Taven’s hesitation forced Jesstin’s irritation back to the surface. “Do you ever respect her wishes, Considine? Ever?”

“I love her.” His feeble half-answer was muffled. “If you want me to leave, Ellie, then that’s what I’ll do, but I need to hear you say it.”

“Leave.” She held her head high, almost in pride, despite that Taven couldn’t see her. “Leave, Taven. Please.”

“Very well.” Taven’s disappointment resounded. He was clearly trying to sound pitiful, and he was, just not the way he’d intended. “We’ll speak later, my love.”

Elloven’s self-possessed gaze dissolved as the echoes of his boots became memory.

“Elloven, look at me.”

Jesstin had one hand on her shoulder, light and uncommitted, like someone who had no experience dealing with the emotions of others and would rather be anywhere else.

But that wasn’t fair of her, because he had helped her. He’d taken her somewhere she could be calm and safe. He’d counted with her. He hadn’t tried to stop her like Taven would. He’d kept her focused on the numbers until she could return to the moment.

“Your face,” she whispered. Blood trickled from a gash on his cheekbone.

Jesstin reached up and drew his hand back. “Ah. Right.”

She’d done that. Whatever chaos she’d rained on the amphitheater had caused him actual harm, and how many others? “Let me clean it for you.”

“No need.” Jesstin flexed his neck with a tense squint. He wasn’t worried anymore; he was angry. “We need to talk about what they did to you out there.”

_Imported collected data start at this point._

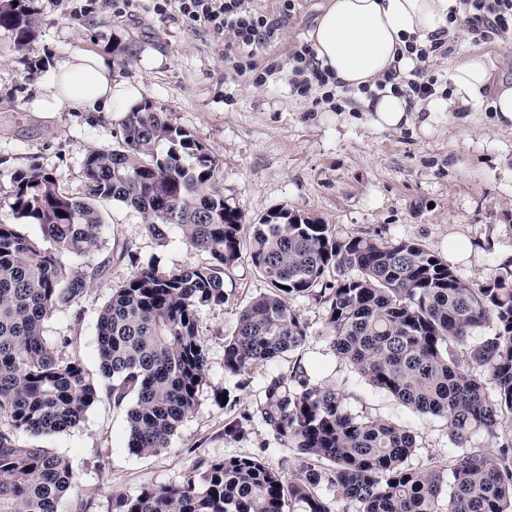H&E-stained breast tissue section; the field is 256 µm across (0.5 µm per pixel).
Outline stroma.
I'll list each match as a JSON object with an SVG mask.
<instances>
[{
    "instance_id": "stroma-1",
    "label": "stroma",
    "mask_w": 512,
    "mask_h": 512,
    "mask_svg": "<svg viewBox=\"0 0 512 512\" xmlns=\"http://www.w3.org/2000/svg\"><path fill=\"white\" fill-rule=\"evenodd\" d=\"M321 0H298L291 16L278 0L264 10L281 27L280 38L258 52L260 66L274 63L275 79L257 83L256 73L224 70V39L208 27L183 20L177 7L157 14L152 0L127 14L100 0H72L79 16L35 0L37 34L17 48L0 30V198L13 176L37 165L53 172L72 194L83 190L86 151L120 138L123 116L112 112H28L24 102L37 89L43 68L79 48L112 57L115 80L141 82L144 100L165 112L203 144L216 160L215 184L246 223L285 207L318 219L341 236L415 241L436 255L458 237L473 245L467 259L453 262L457 276L482 283L500 273L512 255V131L484 122L463 126L437 114L430 130L420 123L397 129L372 127L359 91L322 101L321 90L301 97L288 85V53L307 42ZM482 53L494 61L496 77L512 82V39L459 32L447 56L435 59L429 74L437 93L448 88L449 68ZM105 222L101 246L89 257L101 276L66 310L45 325L49 340L68 339L91 375H98L96 319L111 290L137 266L155 262L172 270L208 264L207 252L191 247L178 230L151 235L142 216L123 204L101 202ZM269 285L241 254L224 276V305L202 308L197 333L206 347V381L193 411L166 450L137 455L128 448L126 409L104 400L76 428L36 438L35 443L67 458L79 485L63 512H112V497L137 494L148 485L180 483L201 462L231 456L265 457L293 470L288 449L253 419L245 435L229 436L225 425L259 404L271 377L285 373L287 360L259 363L234 376L224 370V339L238 316ZM296 313L308 324L302 356L314 381L333 383L357 415L390 420L415 435L410 462L416 467L446 459L452 443L444 419L421 414L374 387L340 360L324 339L323 310L295 299Z\"/></svg>"
}]
</instances>
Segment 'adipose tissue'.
I'll return each mask as SVG.
<instances>
[{"label": "adipose tissue", "mask_w": 512, "mask_h": 512, "mask_svg": "<svg viewBox=\"0 0 512 512\" xmlns=\"http://www.w3.org/2000/svg\"><path fill=\"white\" fill-rule=\"evenodd\" d=\"M458 0H323L310 33L311 47L321 67L337 81L357 88L375 85L391 70L414 69L415 57L405 55L408 41L430 45L458 15ZM112 60L101 53L74 50L55 59L26 102L30 112H125L142 97L141 84L112 78ZM493 64L487 55L474 54L450 68V94L436 106L440 112H459L468 125L477 114L492 112L498 126L512 128V86H494ZM371 125L392 129L410 124L415 115L403 96L392 89L368 99Z\"/></svg>", "instance_id": "1"}]
</instances>
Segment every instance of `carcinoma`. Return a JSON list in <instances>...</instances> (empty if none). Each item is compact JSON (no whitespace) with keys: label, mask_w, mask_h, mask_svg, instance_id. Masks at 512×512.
Returning <instances> with one entry per match:
<instances>
[{"label":"carcinoma","mask_w":512,"mask_h":512,"mask_svg":"<svg viewBox=\"0 0 512 512\" xmlns=\"http://www.w3.org/2000/svg\"><path fill=\"white\" fill-rule=\"evenodd\" d=\"M32 2L0 5V29L19 48L35 34ZM215 169L189 131L146 102L126 113L117 145L86 152L82 194L38 166L14 175L3 202L13 222L0 223V512H60L78 475L21 436L73 429L103 398L131 401L133 453L169 447L206 379L198 312L224 304V274L247 227L249 257L269 289L240 311L224 370L285 355L289 366L225 432L243 435L257 416L298 468L287 473L259 455L210 460L198 477L115 495L113 512H335L325 489L354 512H512V266L468 283L421 243L339 236L310 217L292 221L286 207L248 226L212 184ZM101 200L134 209L157 237L177 228L210 262L149 263L112 289L97 314L94 377L78 356H62L68 341L48 340L44 324L98 275L72 260L99 250ZM27 224L42 238L29 237ZM300 297L322 306L338 358L404 406L446 420L454 445L446 460L412 466L415 435L351 413L336 386L313 380L300 355L308 326L291 306ZM485 327L493 334L466 346ZM479 434L493 450L469 447Z\"/></svg>","instance_id":"obj_1"}]
</instances>
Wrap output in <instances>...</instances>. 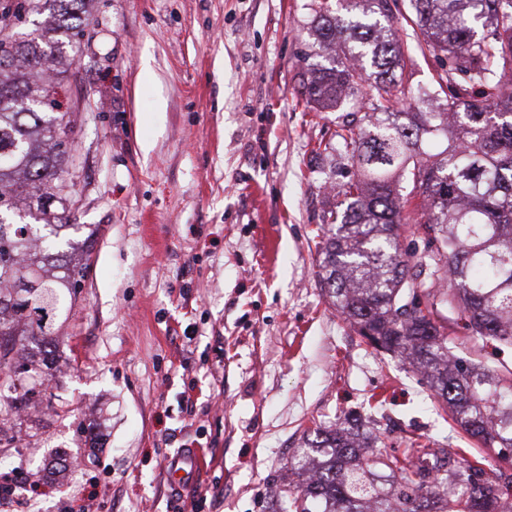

“You don’t understand,” she said, knowing they were the wrong words, divisive words designed to push him even further away.

She’d learned the tactic as a means of self-protection, because nothing good in her life ever lasted.

He wouldn’t be there at all if she hadn’t required an escort on a night that had come to belong to another lifetime, another Elloven. Another Jesstin. “You can’t.”

Jesstin’s hand returned to his lap. “I’d wager you can’t either.”

Elloven’s head lifted in surprise.

He smirked, but not like Taven would, filled with condescension. It was a more generic disgust. “What are we doing here, Elloven? Really?”

“You know—”

“Really.” His jaw ground, and his neck ridged from the tension he was so obviously holding back. “How much of what you’re ‘feeling’ is what others put in your head?”

Elloven was speechless. He thought so little of her, he couldn’t conceive she could think for herself? “I don’t expect you to understand, because none of this is a part of you the way it’s a part of me. You shouldn’t be here at all. You wouldn’t be here if not for...”

“You? I haven’t forgotten.” He scratched at the faint stubble along his chin.

“Yet, see, there’s a whole barrel of shit you don’t know, shit they’ve kept from you.

I am supposed to be here. All of it—the wooing, the spectacle—it’s all a scheme, designed for both of us, and we’ve played right into it. ”

“You’re supposed to be here? Do you hear yourself?” He didn’t know what he was talking about. He couldn’t know. Arguing about what he could never grasp was more than she had the heart for. “Do you realize this is the most you’ve said to me since I saved you in the woods?”